··· Raw data ···
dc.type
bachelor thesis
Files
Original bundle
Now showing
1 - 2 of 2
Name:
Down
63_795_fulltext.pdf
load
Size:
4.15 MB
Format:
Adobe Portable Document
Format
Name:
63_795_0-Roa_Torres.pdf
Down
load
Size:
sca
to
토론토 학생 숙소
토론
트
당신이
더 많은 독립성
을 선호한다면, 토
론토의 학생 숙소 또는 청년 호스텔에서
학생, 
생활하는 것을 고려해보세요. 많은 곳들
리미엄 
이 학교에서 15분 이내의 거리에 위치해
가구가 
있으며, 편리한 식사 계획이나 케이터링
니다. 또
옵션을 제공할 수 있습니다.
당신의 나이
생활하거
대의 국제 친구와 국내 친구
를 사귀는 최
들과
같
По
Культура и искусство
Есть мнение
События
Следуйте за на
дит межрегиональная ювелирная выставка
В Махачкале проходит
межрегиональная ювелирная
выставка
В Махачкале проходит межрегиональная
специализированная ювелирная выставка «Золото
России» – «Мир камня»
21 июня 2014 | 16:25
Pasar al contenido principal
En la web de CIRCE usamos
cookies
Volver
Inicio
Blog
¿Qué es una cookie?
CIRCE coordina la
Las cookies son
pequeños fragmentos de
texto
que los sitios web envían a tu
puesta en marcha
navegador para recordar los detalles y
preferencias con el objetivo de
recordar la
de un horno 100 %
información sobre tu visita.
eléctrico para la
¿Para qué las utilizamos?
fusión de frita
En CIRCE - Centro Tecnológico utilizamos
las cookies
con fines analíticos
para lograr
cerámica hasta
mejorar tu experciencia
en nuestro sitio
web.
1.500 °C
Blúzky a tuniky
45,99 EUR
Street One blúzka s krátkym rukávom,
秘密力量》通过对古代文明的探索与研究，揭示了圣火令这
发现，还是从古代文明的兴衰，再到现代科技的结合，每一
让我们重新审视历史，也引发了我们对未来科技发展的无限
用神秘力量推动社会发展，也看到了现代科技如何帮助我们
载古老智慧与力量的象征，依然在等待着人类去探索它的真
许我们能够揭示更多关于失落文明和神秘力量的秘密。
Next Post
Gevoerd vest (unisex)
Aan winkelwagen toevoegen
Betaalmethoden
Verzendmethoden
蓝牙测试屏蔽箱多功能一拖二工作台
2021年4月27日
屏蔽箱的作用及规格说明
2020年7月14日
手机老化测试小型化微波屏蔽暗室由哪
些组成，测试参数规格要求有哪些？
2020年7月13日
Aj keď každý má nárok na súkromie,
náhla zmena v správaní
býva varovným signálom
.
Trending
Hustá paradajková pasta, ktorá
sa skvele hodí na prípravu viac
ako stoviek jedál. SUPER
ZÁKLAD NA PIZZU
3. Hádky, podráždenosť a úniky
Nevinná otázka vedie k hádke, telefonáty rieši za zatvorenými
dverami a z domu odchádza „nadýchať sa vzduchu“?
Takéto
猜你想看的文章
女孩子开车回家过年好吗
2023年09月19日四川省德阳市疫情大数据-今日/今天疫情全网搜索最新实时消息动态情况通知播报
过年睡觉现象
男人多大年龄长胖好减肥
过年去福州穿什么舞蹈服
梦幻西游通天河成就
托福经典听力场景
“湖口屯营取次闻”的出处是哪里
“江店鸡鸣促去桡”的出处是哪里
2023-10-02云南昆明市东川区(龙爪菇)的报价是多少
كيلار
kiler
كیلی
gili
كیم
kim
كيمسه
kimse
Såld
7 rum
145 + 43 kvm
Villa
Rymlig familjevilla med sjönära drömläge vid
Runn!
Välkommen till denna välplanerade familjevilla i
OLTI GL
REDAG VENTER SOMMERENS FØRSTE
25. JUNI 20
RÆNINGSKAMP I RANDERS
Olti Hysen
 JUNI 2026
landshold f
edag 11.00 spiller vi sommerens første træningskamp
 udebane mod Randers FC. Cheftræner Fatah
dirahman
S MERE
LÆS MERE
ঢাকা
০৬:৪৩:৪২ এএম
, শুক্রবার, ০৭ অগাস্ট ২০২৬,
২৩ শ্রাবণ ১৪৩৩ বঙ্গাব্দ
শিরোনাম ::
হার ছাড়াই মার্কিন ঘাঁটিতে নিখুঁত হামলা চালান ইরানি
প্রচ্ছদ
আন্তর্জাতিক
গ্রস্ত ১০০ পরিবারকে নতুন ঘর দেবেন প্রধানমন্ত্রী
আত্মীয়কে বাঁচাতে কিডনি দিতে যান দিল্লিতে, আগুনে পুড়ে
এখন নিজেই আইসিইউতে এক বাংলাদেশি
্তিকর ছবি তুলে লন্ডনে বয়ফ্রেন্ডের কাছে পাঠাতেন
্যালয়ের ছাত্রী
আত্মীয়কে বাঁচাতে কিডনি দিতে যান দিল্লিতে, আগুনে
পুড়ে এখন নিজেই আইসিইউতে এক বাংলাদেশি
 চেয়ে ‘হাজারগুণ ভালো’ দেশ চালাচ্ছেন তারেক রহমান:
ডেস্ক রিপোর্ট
···
Task prompt: In the listing above, find the line with "Культура и искусство" and the line with "sa skvele hodí na prípravu viac"; output exactly those lines and all lines between them.

Finished exercise:
Культура и искусство
Есть мнение
События
Следуйте за на
дит межрегиональная ювелирная выставка
В Махачкале проходит
межрегиональная ювелирная
выставка
В Махачкале проходит межрегиональная
специализированная ювелирная выставка «Золото
России» – «Мир камня»
21 июня 2014 | 16:25
Pasar al contenido principal
En la web de CIRCE usamos
cookies
Volver
Inicio
Blog
¿Qué es una cookie?
CIRCE coordina la
Las cookies son
pequeños fragmentos de
texto
que los sitios web envían a tu
puesta en marcha
navegador para recordar los detalles y
preferencias con el objetivo de
recordar la
de un horno 100 %
información sobre tu visita.
eléctrico para la
¿Para qué las utilizamos?
fusión de frita
En CIRCE - Centro Tecnológico utilizamos
las cookies
con fines analíticos
para lograr
cerámica hasta
mejorar tu experciencia
en nuestro sitio
web.
1.500 °C
Blúzky a tuniky
45,99 EUR
Street One blúzka s krátkym rukávom,
秘密力量》通过对古代文明的探索与研究，揭示了圣火令这
发现，还是从古代文明的兴衰，再到现代科技的结合，每一
让我们重新审视历史，也引发了我们对未来科技发展的无限
用神秘力量推动社会发展，也看到了现代科技如何帮助我们
载古老智慧与力量的象征，依然在等待着人类去探索它的真
许我们能够揭示更多关于失落文明和神秘力量的秘密。
Next Post
Gevoerd vest (unisex)
Aan winkelwagen toevoegen
Betaalmethoden
Verzendmethoden
蓝牙测试屏蔽箱多功能一拖二工作台
2021年4月27日
屏蔽箱的作用及规格说明
2020年7月14日
手机老化测试小型化微波屏蔽暗室由哪
些组成，测试参数规格要求有哪些？
2020年7月13日
Aj keď každý má nárok na súkromie,
náhla zmena v správaní
býva varovným signálom
.
Trending
Hustá paradajková pasta, ktorá
sa skvele hodí na prípravu viac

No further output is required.